Leacht, Oileán Máisean, Co. Galway
Co. Galway |
Holy Sites & Wells
On a small island off the Galway coast, a low scatter of granite boulders marks something that is easy to walk past and hard to read.
What survives here is a leacht, a type of commemorative or votive cairn associated with early Christian devotional practice in Ireland, typically built as a focus for prayer or as a monument to a holy person. This one has collapsed so thoroughly that its exact boundaries are difficult to establish, but measurements suggest it was originally roughly rectangular, running about three metres north to south and two and a half metres east to west.
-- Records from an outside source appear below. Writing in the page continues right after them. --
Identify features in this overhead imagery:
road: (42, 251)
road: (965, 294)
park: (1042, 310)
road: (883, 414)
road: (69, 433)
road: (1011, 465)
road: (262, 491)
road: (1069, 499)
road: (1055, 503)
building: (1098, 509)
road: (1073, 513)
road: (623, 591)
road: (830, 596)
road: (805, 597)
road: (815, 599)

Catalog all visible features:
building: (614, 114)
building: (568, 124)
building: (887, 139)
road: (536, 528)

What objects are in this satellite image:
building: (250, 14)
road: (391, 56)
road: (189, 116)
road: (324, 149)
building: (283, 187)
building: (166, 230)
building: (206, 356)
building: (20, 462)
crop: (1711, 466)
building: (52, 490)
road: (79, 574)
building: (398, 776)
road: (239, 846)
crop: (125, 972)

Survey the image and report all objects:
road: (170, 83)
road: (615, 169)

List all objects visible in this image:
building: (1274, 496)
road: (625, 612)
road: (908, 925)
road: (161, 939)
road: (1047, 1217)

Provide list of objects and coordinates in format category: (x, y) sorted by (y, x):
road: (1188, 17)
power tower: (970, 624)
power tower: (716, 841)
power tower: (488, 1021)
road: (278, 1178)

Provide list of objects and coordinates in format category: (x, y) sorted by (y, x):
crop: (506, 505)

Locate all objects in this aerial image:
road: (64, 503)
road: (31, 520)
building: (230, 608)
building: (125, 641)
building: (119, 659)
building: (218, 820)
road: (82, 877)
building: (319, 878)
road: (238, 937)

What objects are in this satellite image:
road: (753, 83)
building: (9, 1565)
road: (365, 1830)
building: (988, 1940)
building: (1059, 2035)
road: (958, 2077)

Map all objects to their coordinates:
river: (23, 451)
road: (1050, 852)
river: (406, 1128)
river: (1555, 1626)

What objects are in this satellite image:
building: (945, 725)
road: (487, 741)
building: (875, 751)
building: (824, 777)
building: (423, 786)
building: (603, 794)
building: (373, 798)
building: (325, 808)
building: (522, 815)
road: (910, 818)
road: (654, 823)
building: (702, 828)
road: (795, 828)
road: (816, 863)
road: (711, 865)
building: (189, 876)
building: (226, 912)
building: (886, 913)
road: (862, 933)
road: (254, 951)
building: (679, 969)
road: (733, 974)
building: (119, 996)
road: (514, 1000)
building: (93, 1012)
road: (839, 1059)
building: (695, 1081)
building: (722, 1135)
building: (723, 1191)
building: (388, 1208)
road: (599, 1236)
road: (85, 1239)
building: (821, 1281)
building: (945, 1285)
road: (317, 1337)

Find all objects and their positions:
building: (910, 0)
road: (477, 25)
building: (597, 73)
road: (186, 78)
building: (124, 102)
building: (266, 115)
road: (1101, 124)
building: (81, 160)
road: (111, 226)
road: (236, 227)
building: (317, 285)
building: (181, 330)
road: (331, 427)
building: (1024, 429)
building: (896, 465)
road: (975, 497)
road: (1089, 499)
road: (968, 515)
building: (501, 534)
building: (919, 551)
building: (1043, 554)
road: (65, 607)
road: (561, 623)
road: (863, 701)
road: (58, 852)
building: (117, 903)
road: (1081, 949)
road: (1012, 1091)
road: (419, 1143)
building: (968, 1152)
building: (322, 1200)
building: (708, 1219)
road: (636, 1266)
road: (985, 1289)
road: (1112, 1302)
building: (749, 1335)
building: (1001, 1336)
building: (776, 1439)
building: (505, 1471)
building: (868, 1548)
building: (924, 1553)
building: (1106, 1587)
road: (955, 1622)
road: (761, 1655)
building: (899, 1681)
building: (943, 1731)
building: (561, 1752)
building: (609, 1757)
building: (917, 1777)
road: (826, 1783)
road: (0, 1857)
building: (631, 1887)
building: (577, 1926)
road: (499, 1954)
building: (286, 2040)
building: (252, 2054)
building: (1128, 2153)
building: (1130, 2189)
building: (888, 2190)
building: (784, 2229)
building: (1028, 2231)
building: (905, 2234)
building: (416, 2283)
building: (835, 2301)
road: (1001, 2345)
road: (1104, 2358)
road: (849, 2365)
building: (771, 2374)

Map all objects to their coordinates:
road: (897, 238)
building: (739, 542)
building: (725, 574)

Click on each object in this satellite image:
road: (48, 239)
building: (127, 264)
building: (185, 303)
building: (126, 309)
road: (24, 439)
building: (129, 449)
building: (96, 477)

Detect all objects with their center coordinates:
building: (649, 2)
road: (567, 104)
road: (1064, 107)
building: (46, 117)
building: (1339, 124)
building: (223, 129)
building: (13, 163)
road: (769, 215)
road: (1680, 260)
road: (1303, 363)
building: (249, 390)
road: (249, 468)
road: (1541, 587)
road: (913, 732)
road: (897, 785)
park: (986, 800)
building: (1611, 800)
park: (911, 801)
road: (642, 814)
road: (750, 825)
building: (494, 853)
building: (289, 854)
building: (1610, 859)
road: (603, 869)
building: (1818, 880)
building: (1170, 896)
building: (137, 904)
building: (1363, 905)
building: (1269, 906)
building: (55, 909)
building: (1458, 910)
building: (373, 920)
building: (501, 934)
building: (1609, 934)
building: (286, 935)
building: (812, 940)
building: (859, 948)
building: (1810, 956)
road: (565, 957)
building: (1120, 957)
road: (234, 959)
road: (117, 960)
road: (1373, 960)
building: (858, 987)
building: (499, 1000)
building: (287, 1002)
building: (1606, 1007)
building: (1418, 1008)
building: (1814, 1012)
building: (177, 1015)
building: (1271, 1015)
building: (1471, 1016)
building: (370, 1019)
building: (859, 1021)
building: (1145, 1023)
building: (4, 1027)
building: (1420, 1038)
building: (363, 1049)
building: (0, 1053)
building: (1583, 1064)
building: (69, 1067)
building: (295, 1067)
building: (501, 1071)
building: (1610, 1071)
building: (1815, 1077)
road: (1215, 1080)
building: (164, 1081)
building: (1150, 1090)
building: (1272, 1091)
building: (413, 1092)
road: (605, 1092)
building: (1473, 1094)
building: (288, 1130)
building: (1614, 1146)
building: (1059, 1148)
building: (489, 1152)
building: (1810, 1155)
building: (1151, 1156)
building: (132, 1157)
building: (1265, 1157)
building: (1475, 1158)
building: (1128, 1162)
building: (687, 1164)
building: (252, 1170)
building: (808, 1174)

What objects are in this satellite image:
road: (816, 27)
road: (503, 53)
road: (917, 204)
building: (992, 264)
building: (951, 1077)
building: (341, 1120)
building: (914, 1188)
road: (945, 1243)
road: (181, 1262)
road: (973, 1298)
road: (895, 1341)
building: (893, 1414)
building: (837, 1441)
The structure sits on Oileán Máisean, around twenty metres north-north-west of an early Christian church, and it appears to belong to the same religious complex. A second leacht survives about fifteen metres to the south-east, that one still visible within a curving enclosure surrounding the church itself, and the two were probably similar in form when intact. The collapsed mound is built primarily from granite boulders, though a single limestone slab was also recorded among the rubble, an unusual material in this granite-dominated context. More striking still is a pillar stone standing in the northern half of the structure, leaning sharply to the east, as though it has been slowly giving way for centuries. Such pillar stones are a recurring feature of early Irish ecclesiastical sites, sometimes serving as grave markers, sometimes as devotional focal points, and often defying a tidy single interpretation.